Q: Bought a home that was listed as having a well..there was no well...a 10 ft cistern was hidden in a small crawl space
In century 21 listing and on disclosures..it stated there is a well...the sellers agent never gave me sellers contact info. All attorneys i talked to want a bunch of money to work for me, but I went with no water for 9 weeks and had to pay almost 6,000 for a well to be put in...I dont feel like I should be responsible..seller lied!! That was all the money I had left and it was supposed to be for changes i wanted to make to my home and a small nest egg for emergency....I am disabled, a single woman...this is not right and i believe century 21 and the seller are responsible for making this right
A: Not sure if a cistern would qualify as a well. But caveat emptor! It costs money to sue, and I'm not sure if the damages are sufficient to make it worth your's - or an attorney's - while.
Kenneth V Zichi agrees with this answer
A cistern and a well are two VERY different things but a simple non-technical inspection can reveal the difference. I’m afraid you’re not going to like this answer, but as the old adage says, an ounce of prevention is worth a pound of cure.
Did you look at the house before buying it? Did you hire an inspector? What did the seller’s disclosure statements say about the ‘well’? Did you ask for health department records? Did you do an inspection or hire one to be done?
Are you getting the gist of the kinds of things you will need to overcome in order to prevail in a lawsuit? Caveat emptor is a real thing.
You may well have a cause of action against the seller and/or the listing agent but you need to prove they intentionally mislead you. This is not necessarily going to be easy or cheap to do.

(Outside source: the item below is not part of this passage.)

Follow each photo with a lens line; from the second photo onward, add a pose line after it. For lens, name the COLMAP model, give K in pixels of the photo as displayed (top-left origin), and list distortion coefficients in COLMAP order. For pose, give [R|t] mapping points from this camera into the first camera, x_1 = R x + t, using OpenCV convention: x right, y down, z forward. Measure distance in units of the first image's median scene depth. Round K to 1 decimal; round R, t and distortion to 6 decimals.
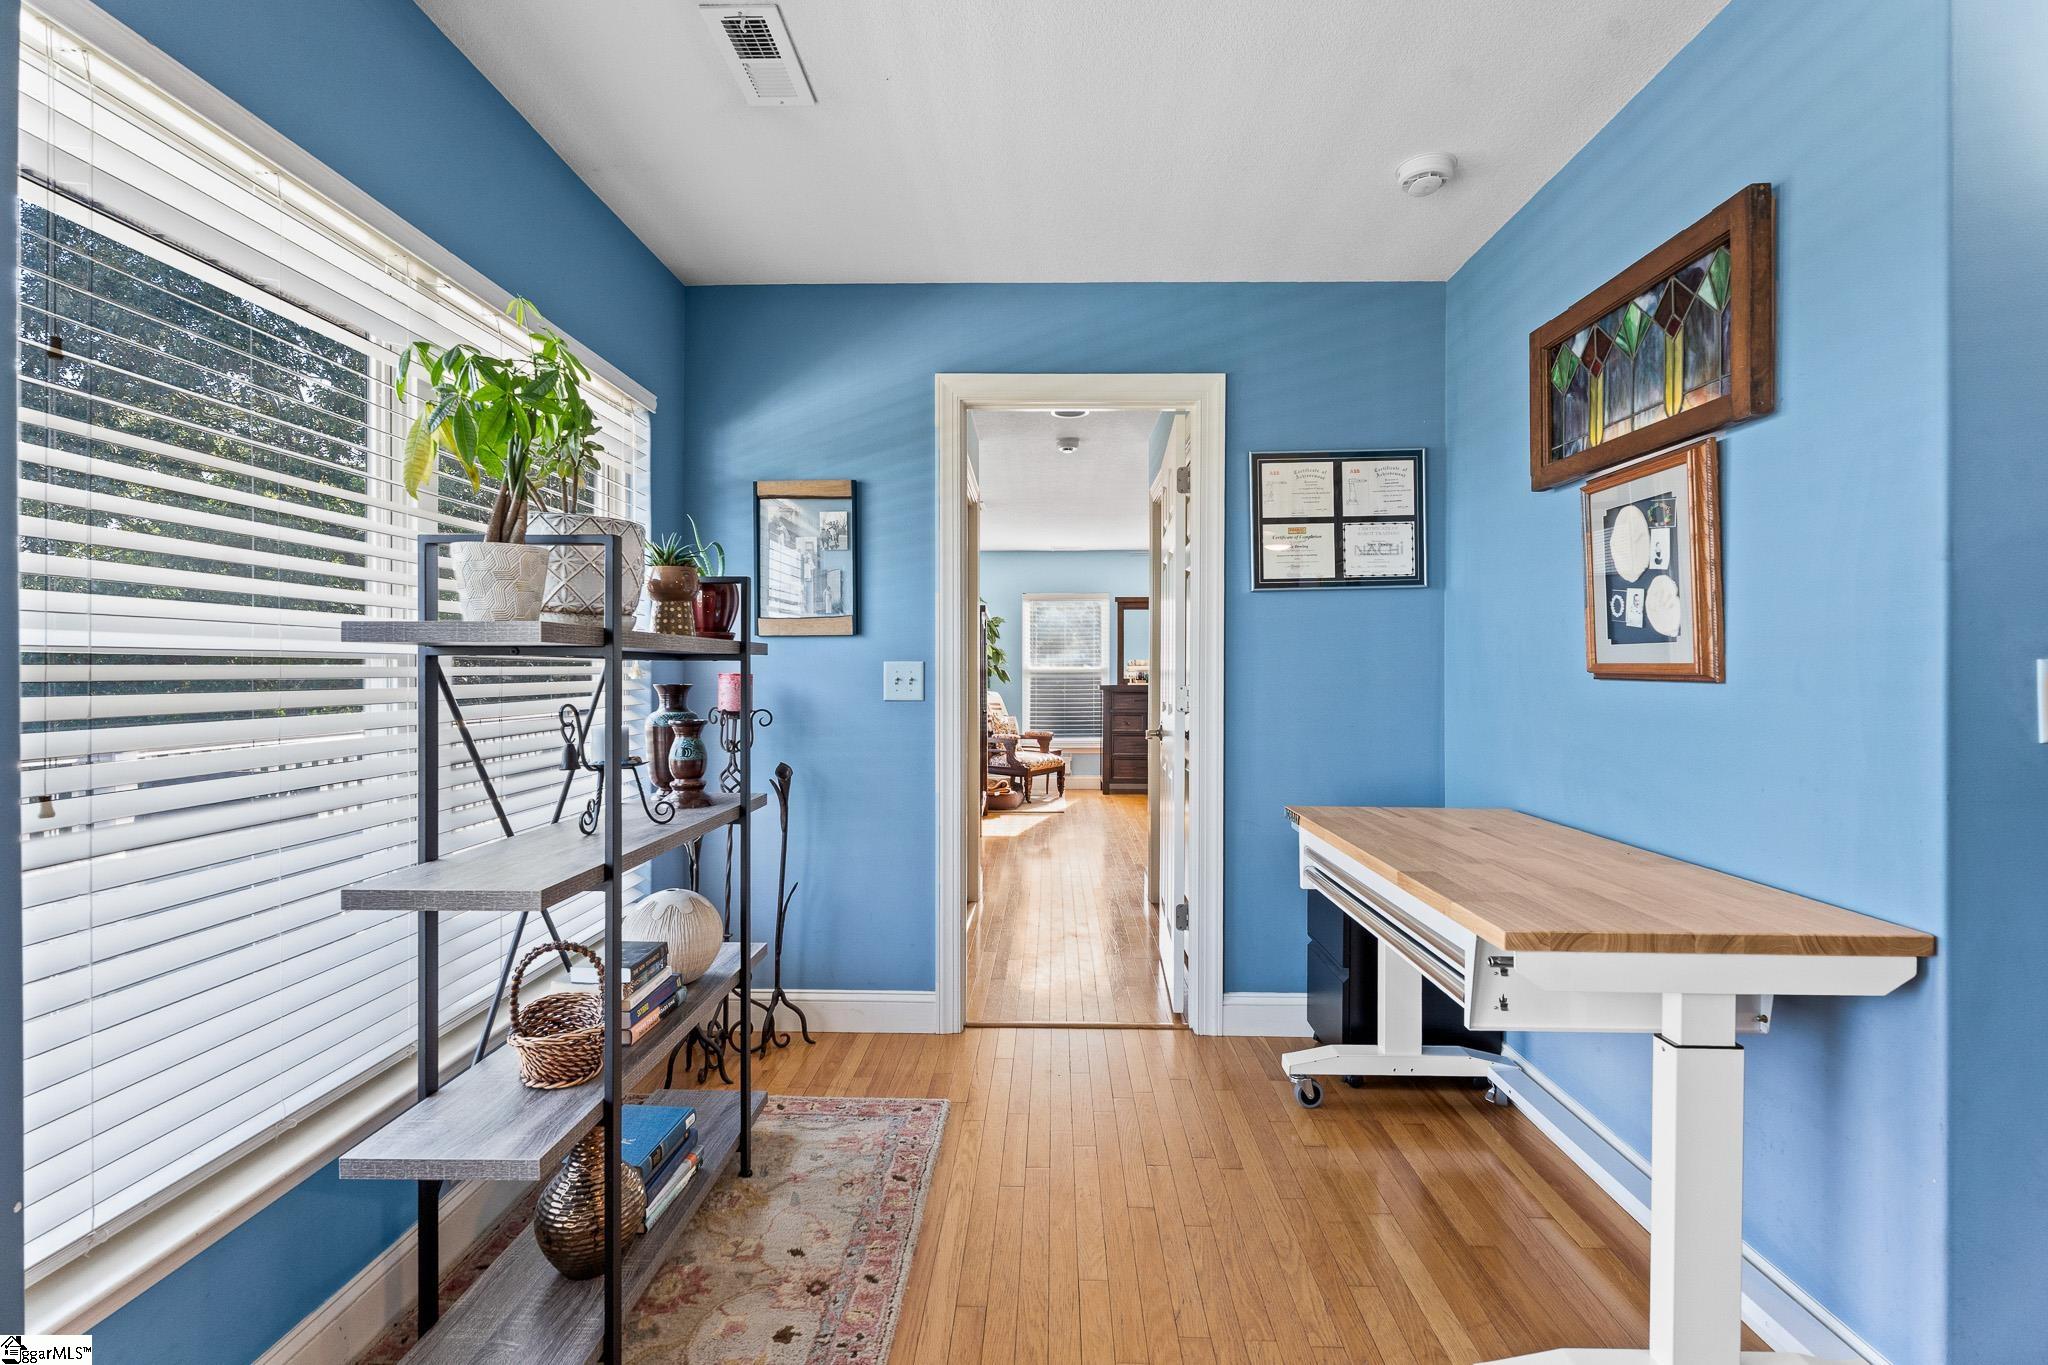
lens RADIAL K [[923.4, 0, 1023.5], [0, 923.4, 674.3], [0, 0, 1]] dist [-0.000900, 0.000265]
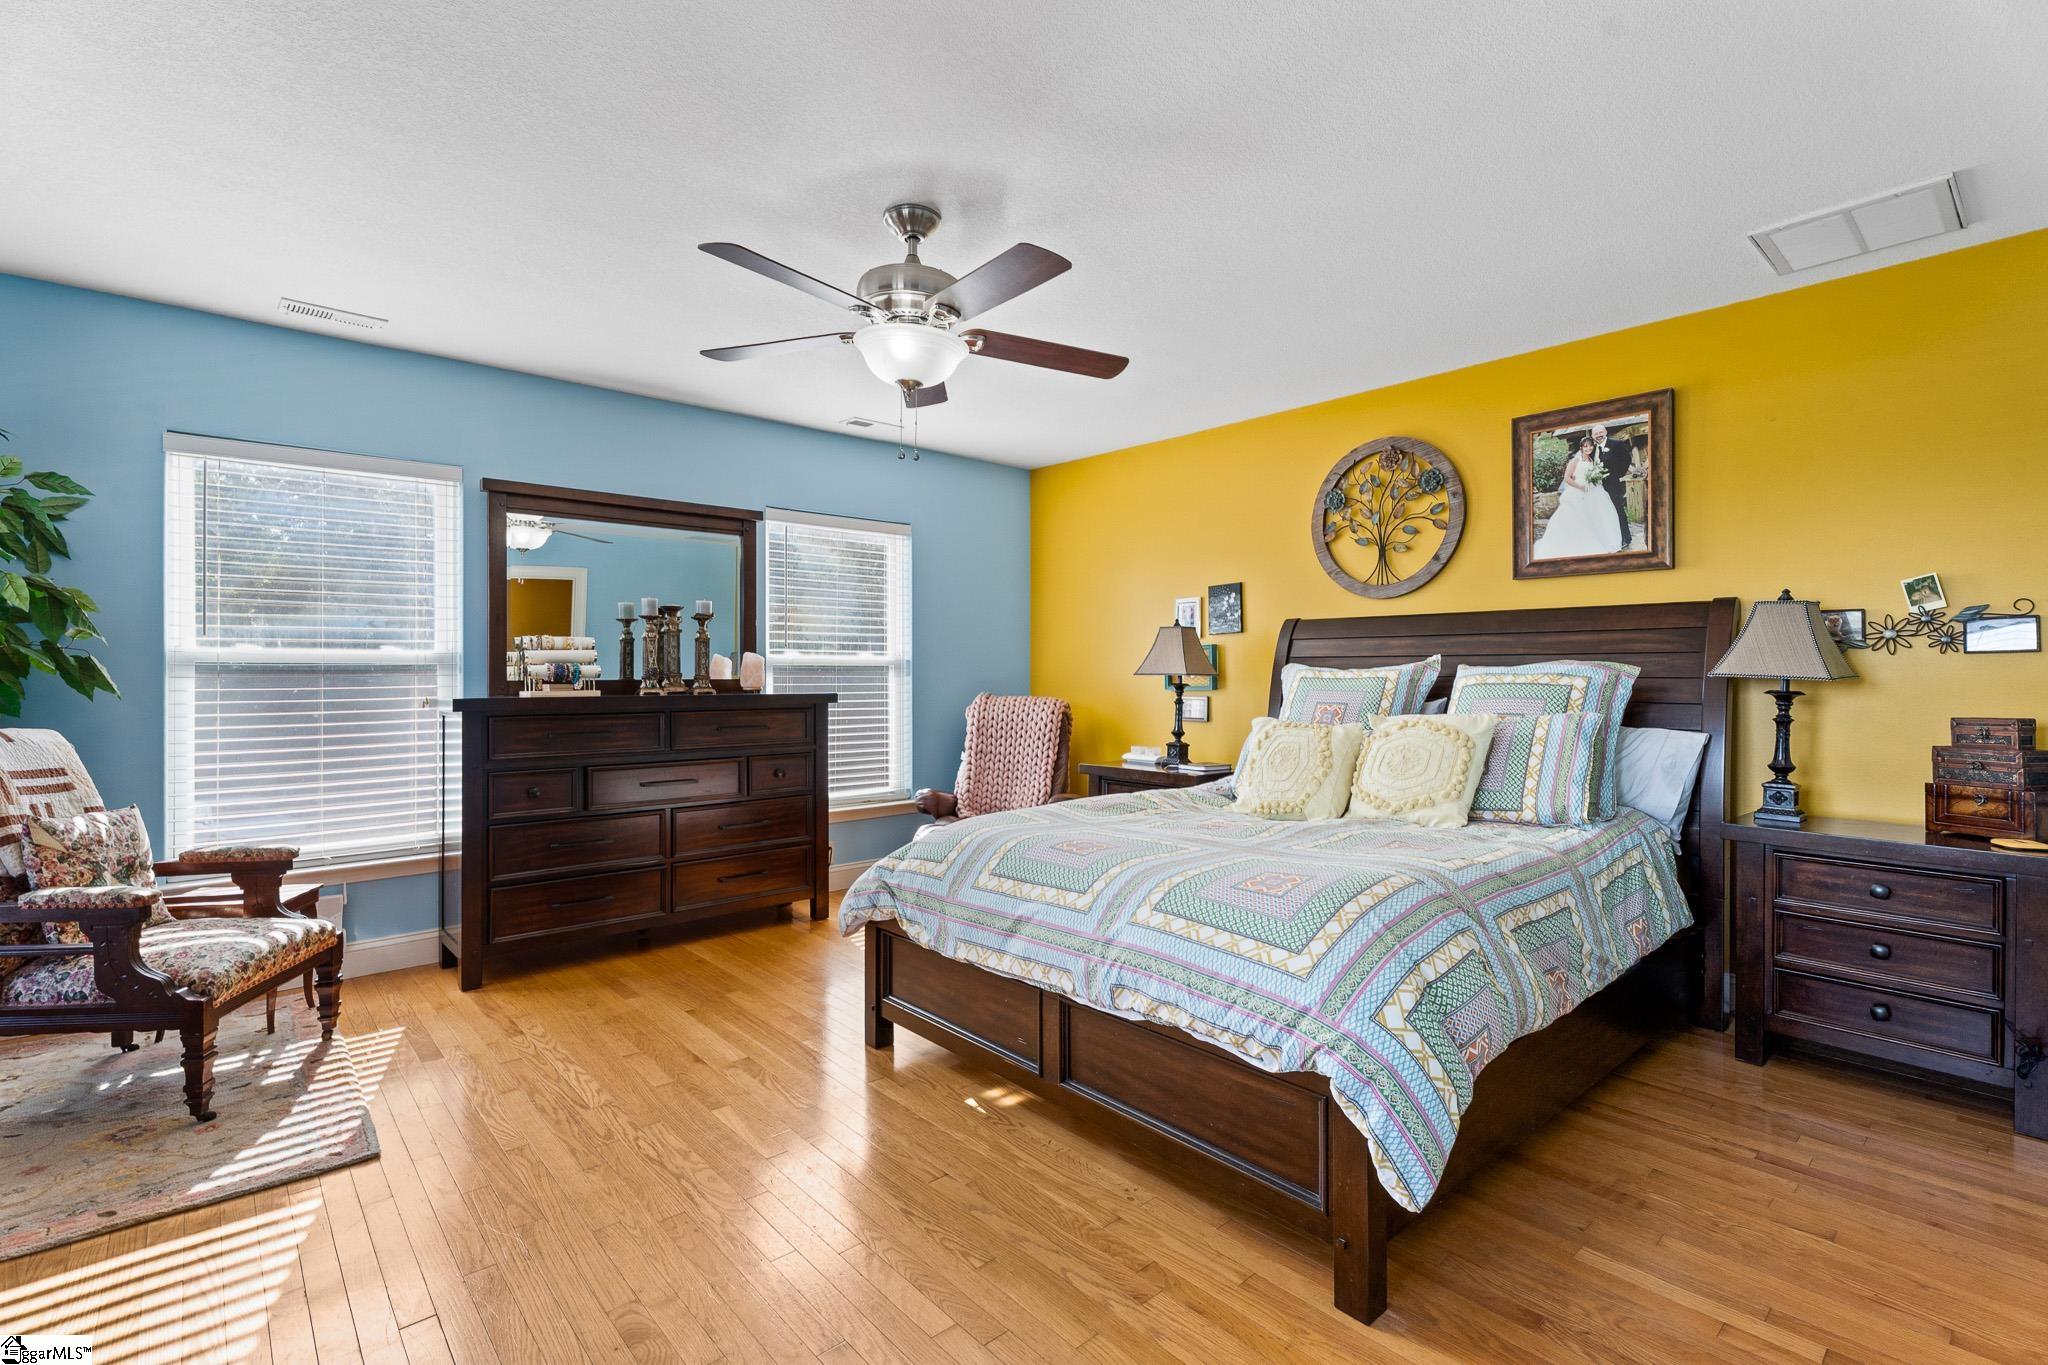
lens RADIAL K [[923.4, 0, 1018.3], [0, 923.4, 670.6], [0, 0, 1]] dist [-0.000900, 0.000265]
pose [[0.729011, -0.001351, 0.684501, -0.005049], [0.000988, 0.999999, 0.000921, 0.000100], [-0.684502, 0.000005, 0.729011, 0.570801]]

Buying a house without inspecting the property (either on your own if you know what you’re doing or by hiring qualified physical inspectors) and a legal review of the title and offer/closing paperwork (yes, you need to have an attorney review your offer and closing paperwork BEFORE you make an offer!) is risky. You’ve discovered one of those risks.
As noted, it may well cost more than $6000 to try this case. This may be the cost of ‘tuition’ for your lesson to have a lawyer review paperwork and an inspector look at the physical house before buying property.
— this answer is offered for information only and does not constitute legal advice or create an attorney/client relationship. If you believe you may still have a cause of action you should consult with a local licensed attorney.